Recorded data
──────────────────────────────

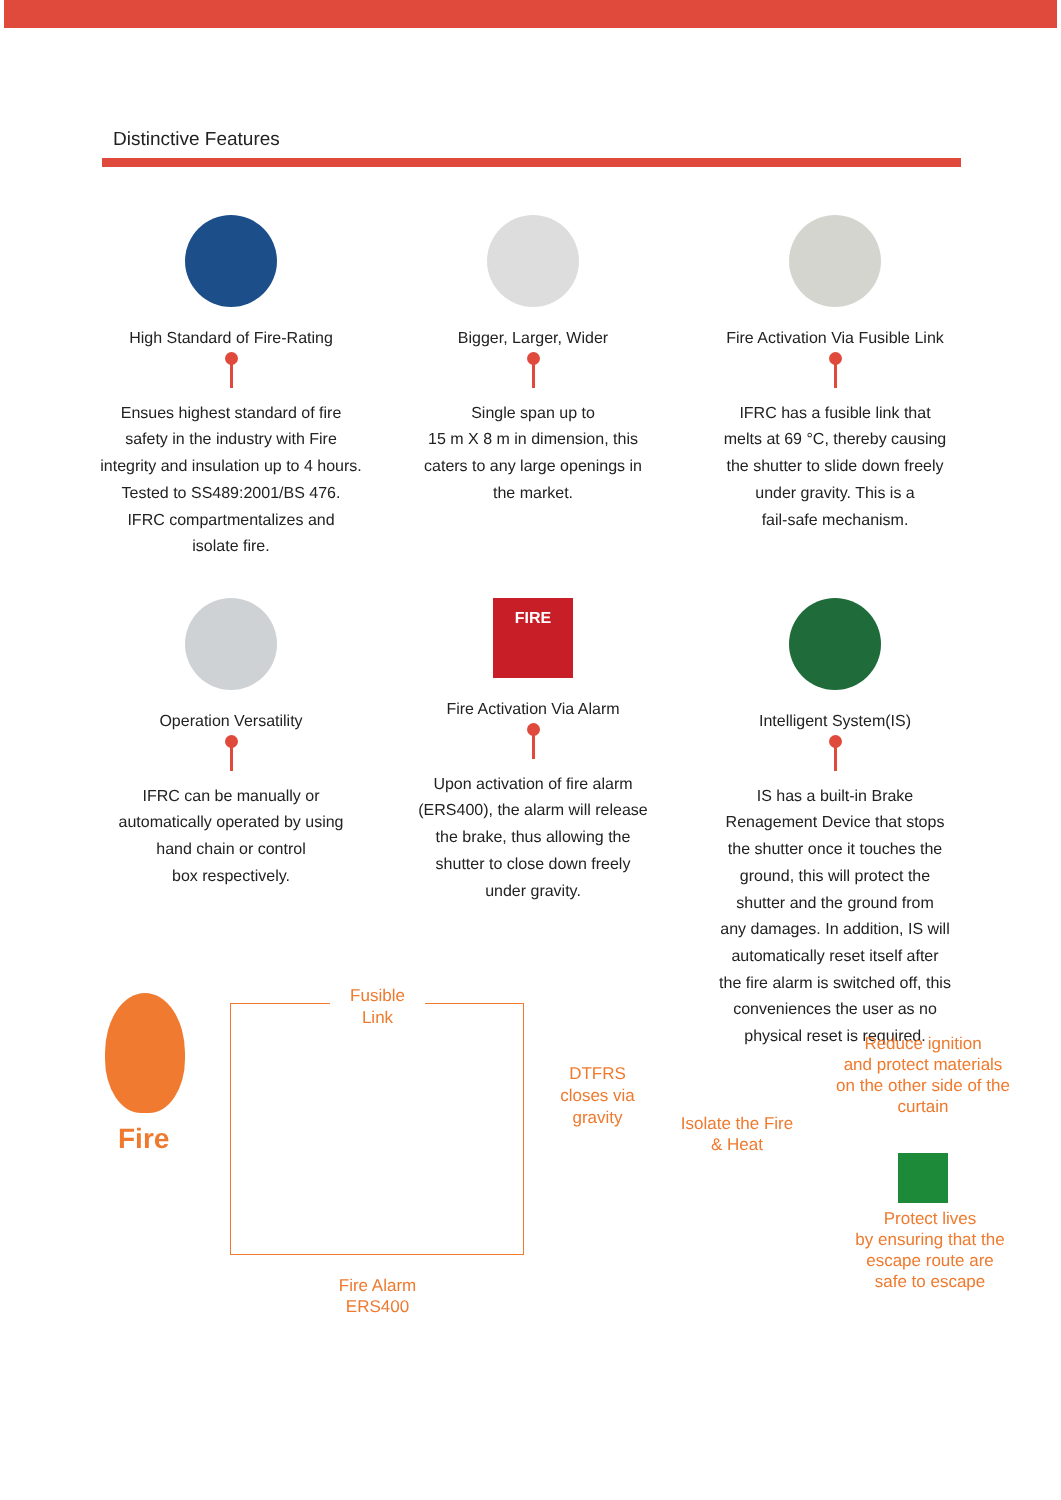Distinctive Features
High Standard of Fire-Rating
Ensues highest standard of fire
safety in the industry with Fire
integrity and insulation up to 4 hours.
Tested to SS489:2001/BS 476.
IFRC compartmentalizes and
isolate fire.
Bigger, Larger, Wider
Single span up to
15 m X 8 m in dimension, this
caters to any large openings in
the market.
Fire Activation Via Fusible Link
IFRC has a fusible link that
melts at 69 °C, thereby causing
the shutter to slide down freely
under gravity. This is a
fail-safe mechanism.
Operation Versatility
IFRC can be manually or
automatically operated by using
hand chain or control
box respectively.
FIRE
Fire Activation Via Alarm
Upon activation of fire alarm
(ERS400), the alarm will release
the brake, thus allowing the
shutter to close down freely
under gravity.
Intelligent System(IS)
IS has a built-in Brake
Renagement Device that stops
the shutter once it touches the
ground, this will protect the
shutter and the ground from
any damages. In addition, IS will
automatically reset itself after
the fire alarm is switched off, this
conveniences the user as no
physical reset is required.
Fire
Fusible
Link
Fire Alarm
ERS400
DTFRS
closes via
gravity
Isolate the Fire
& Heat
Reduce ignition
and protect materials
on the other side of the
curtain
Protect lives
by ensuring that the
escape route are
safe to escape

──────────────────────────────

▶ **Assigned task**
Include both ends. Return the line holding "hand chain or control" and all lines after it in the records above, exactly as written.

▶ **Response**
hand chain or control
box respectively.
FIRE
Fire Activation Via Alarm
Upon activation of fire alarm
(ERS400), the alarm will release
the brake, thus allowing the
shutter to close down freely
under gravity.
Intelligent System(IS)
IS has a built-in Brake
Renagement Device that stops
the shutter once it touches the
ground, this will protect the
shutter and the ground from
any damages. In addition, IS will
automatically reset itself after
the fire alarm is switched off, this
conveniences the user as no
physical reset is required.
Fire
Fusible
Link
Fire Alarm
ERS400
DTFRS
closes via
gravity
Isolate the Fire
& Heat
Reduce ignition
and protect materials
on the other side of the
curtain
Protect lives
by ensuring that the
escape route are
safe to escape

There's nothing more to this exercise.